Dr. Patricia Nan Anderson

Behavior

Children love to collect stuff. If left to their own devices, some kids would keep every rock and feather they ever saw. Others need to buy complete sets of some toy and can’t be content until they have it all. If your child has a collection of treasures, what should you know about that and what can you do to help him manage it?

Most children do hang onto things. The urge to collect is not usually a sign of any sort of disorder or compulsion. Kids just are fascinated by things and want to keep what they find. In general, collections seem to fall into three categories: nature stuff, commercial stuff, and self-made treasures. Let’s look at each of these.

Nature stuff. Some children love to collect sticks, stones, feathers, leaves, and other interesting bits from the outdoors. If your child is one of these, take a zip-top bag with you on your walks and trips to the park, so there’s a way to carry things. I draw the line at collecting living creatures. Bugs, butterflies, and snails are best off left where they are.

Living creatures might stowaway among the litter in the bottom of the baggie, though. When you get back home, before taking the bag of nature into the house, help your child do a quick sorting. What can stay outside because it’s no longer all that interesting? What does your child really want to keep? You might agree to keep an old bird’s nest but only if it stays in a sealed bag, so critters living in the nest can’t get out.

Commercial stuff. At some point, many children fall in love with Pokémon cards, My Little Pony toys, Lego figures and other things that come in sets. Manufacturers are well aware of children’s love of collecting, so it’s no accident that toys are offered this way. The exhortation to “collect them all!” has been around for decades.

For most children, an infatuation with a particular toy fades eventually. While it’s at a fever pitch, help your child to organize or box her sets and help her to evaluate the need for a new set before it’s purchased. But understand that sooner or later, the collection you helped her spend many dollars on will be outgrown. At that point, your child can sell her collection to other kids just getting started. There’s no need to preserve it for posterity. When its time is over, let it go.

Self-made treasures. For most children, their own artwork is worthy of being collected for only a short time before it fades from view.
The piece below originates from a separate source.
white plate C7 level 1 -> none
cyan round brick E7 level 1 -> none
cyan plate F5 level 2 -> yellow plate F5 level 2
When my children were little, art was first stuck on the front of the refrigerator for several days, then moved to the top of the refrigerator, where it lived for a week or two.  Anything that made it to the top of the fridge and wasn’t called for in the time it was up there was quietly moved to the trash.

Extraordinary creations might deserve a bit more longevity. Your child’s volcano model from third grade might hang around the back of the closet all through elementary school. We had a model of the moon that didn’t leave the house until the kid who made it was in college and the house was being sold. For these treasures, negotiating a timeline is respectful.
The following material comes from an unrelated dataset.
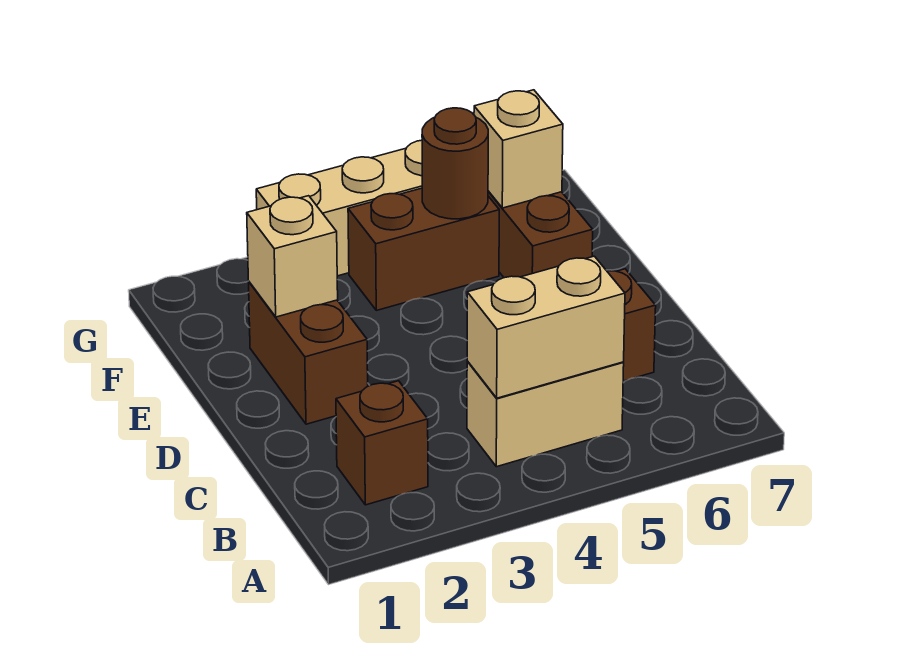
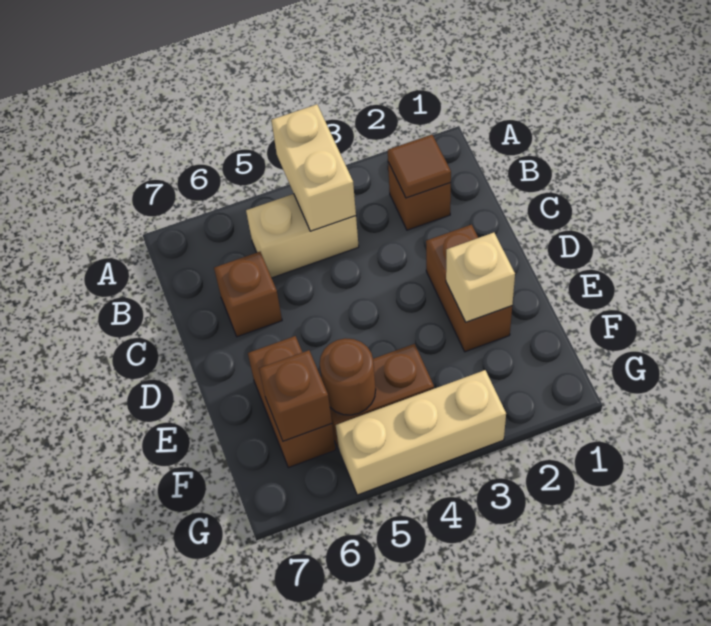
none -> brown tile B2 level 2
tan brick B4:B5 level 2 -> tan brick A4:B4 level 2
tan brick F6 level 2 -> brown brick F6 level 2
The bottom line is this: don’t make the mistake of cleaning out a child’s room, removing from it everything that made the room hers. Recognize that even though a collection may seem random and messy or even unhygienic to you, it belongs to your child and deserves some grace.

If there’s a family history of hoarding or obsessive-compulsive tendencies, then keep a close eye on your child’s collecting impulses. Collections that have a theme are typical. Collecting everything that one comes into contact with is not. Get professional help if you feel your child’s collecting is getting out of hand.

But for most children, collecting satisfies an impulse to find order in the world and to appreciate the diversity of all the things in it. According to Howard Gardner, creator of Multiple Intelligences theory, collecting is a special ability shared by scientists and other thinkers whose job it is to see differences and categorize similarities.

Collecting is what kids do. It’s a good thing.

 

© 2014, Patricia Nan Anderson. All rights reserved. This material may not be published, broadcast, rewritten, or redistributed. Ask for Dr. Anderson’s book, Parenting: A Field Guide, at your favorite bookstore.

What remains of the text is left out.